→ **Work item**
Every line that contains the word "OpenServer" should be copied from the records below.

# # # #

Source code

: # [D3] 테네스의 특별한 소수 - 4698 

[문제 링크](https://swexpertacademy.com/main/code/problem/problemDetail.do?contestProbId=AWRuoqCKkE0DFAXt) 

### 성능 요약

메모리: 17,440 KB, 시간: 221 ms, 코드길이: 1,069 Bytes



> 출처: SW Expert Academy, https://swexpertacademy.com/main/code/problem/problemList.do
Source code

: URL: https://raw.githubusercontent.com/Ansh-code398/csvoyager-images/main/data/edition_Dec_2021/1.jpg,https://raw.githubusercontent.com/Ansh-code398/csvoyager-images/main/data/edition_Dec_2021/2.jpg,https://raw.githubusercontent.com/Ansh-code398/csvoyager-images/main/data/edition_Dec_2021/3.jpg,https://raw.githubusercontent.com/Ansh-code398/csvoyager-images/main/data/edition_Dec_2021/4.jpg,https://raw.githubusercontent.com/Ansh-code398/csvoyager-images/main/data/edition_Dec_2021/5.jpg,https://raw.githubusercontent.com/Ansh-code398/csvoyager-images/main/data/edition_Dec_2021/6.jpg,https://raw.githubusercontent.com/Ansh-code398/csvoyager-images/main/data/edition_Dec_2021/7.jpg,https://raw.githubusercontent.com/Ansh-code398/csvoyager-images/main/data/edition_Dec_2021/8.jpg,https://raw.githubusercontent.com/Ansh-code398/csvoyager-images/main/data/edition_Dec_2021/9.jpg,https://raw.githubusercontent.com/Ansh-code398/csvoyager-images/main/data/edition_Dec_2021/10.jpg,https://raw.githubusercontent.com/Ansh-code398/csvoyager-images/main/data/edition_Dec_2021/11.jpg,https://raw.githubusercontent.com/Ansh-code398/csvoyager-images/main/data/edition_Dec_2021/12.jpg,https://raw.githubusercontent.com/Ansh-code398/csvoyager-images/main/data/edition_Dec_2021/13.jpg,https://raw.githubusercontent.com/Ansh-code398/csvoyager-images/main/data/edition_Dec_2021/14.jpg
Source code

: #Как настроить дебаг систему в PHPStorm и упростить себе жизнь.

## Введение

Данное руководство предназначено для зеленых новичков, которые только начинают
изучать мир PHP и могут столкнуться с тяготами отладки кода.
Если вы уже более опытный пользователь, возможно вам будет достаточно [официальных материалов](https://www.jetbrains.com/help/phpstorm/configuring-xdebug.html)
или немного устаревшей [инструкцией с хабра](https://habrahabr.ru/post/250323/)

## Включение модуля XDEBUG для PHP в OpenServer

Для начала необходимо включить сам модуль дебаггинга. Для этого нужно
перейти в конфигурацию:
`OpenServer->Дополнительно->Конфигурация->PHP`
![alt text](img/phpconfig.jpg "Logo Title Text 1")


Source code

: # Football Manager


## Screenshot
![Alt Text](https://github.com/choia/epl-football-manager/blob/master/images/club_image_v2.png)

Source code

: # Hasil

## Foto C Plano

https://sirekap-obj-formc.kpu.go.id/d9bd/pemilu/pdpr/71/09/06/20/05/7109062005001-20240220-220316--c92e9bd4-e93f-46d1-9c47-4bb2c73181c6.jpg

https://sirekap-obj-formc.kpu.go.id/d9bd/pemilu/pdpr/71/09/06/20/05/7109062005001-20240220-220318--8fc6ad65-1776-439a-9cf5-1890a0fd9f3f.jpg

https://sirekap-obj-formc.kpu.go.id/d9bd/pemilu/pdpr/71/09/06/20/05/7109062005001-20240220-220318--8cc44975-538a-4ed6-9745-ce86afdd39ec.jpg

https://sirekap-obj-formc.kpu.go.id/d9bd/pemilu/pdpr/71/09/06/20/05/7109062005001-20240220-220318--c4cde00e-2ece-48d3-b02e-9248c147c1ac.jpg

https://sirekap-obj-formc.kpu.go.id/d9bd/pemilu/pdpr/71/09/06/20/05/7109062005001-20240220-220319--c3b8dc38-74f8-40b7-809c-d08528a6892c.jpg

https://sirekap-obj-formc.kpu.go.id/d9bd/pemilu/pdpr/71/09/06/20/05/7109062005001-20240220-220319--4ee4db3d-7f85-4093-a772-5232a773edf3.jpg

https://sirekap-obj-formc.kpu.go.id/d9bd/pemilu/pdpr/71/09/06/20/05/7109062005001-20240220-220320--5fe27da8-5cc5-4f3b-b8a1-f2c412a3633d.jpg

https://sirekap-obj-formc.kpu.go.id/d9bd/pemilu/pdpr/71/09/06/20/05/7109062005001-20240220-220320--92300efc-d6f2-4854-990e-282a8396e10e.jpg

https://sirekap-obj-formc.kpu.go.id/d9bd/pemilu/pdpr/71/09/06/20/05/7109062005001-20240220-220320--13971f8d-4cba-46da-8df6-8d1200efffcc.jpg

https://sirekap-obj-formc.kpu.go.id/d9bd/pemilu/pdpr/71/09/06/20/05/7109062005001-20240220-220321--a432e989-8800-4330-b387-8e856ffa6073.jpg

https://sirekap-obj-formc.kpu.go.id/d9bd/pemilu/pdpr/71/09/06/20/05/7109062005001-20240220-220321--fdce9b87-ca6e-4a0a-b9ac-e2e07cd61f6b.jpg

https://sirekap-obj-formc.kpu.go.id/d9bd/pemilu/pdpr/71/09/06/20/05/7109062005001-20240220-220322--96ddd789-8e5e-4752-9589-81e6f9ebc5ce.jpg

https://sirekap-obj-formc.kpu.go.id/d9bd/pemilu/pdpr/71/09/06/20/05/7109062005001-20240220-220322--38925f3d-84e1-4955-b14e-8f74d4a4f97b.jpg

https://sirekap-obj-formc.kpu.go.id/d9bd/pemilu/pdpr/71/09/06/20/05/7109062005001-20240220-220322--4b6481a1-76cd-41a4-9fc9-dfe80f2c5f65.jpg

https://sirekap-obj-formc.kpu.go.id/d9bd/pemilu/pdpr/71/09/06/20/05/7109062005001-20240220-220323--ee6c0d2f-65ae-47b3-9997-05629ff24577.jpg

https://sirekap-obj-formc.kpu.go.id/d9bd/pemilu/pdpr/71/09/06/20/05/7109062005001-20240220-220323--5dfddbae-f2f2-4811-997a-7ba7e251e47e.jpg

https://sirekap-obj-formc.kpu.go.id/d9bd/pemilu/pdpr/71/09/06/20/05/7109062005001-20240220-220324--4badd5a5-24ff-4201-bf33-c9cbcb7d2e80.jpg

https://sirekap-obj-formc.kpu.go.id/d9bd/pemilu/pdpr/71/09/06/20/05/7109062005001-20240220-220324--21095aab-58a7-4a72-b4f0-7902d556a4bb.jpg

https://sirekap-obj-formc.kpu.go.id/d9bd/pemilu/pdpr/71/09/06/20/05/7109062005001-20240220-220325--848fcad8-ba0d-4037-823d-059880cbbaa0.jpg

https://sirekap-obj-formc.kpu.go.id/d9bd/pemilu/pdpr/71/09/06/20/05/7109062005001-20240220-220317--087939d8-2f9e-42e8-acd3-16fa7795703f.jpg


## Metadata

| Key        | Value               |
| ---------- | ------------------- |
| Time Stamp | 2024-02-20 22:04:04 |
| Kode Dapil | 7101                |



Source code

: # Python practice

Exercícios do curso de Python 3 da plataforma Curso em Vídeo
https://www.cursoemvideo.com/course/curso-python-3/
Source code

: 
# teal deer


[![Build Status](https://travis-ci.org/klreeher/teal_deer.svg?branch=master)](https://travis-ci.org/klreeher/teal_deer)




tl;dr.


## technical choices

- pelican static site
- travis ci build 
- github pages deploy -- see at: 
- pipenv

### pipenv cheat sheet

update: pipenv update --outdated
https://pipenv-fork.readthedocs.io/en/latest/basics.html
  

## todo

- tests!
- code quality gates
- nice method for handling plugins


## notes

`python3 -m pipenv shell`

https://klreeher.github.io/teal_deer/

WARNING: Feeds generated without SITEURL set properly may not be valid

# # # #

→ **Completed exercise**
## Включение модуля XDEBUG для PHP в OpenServer
`OpenServer->Дополнительно->Конфигурация->PHP`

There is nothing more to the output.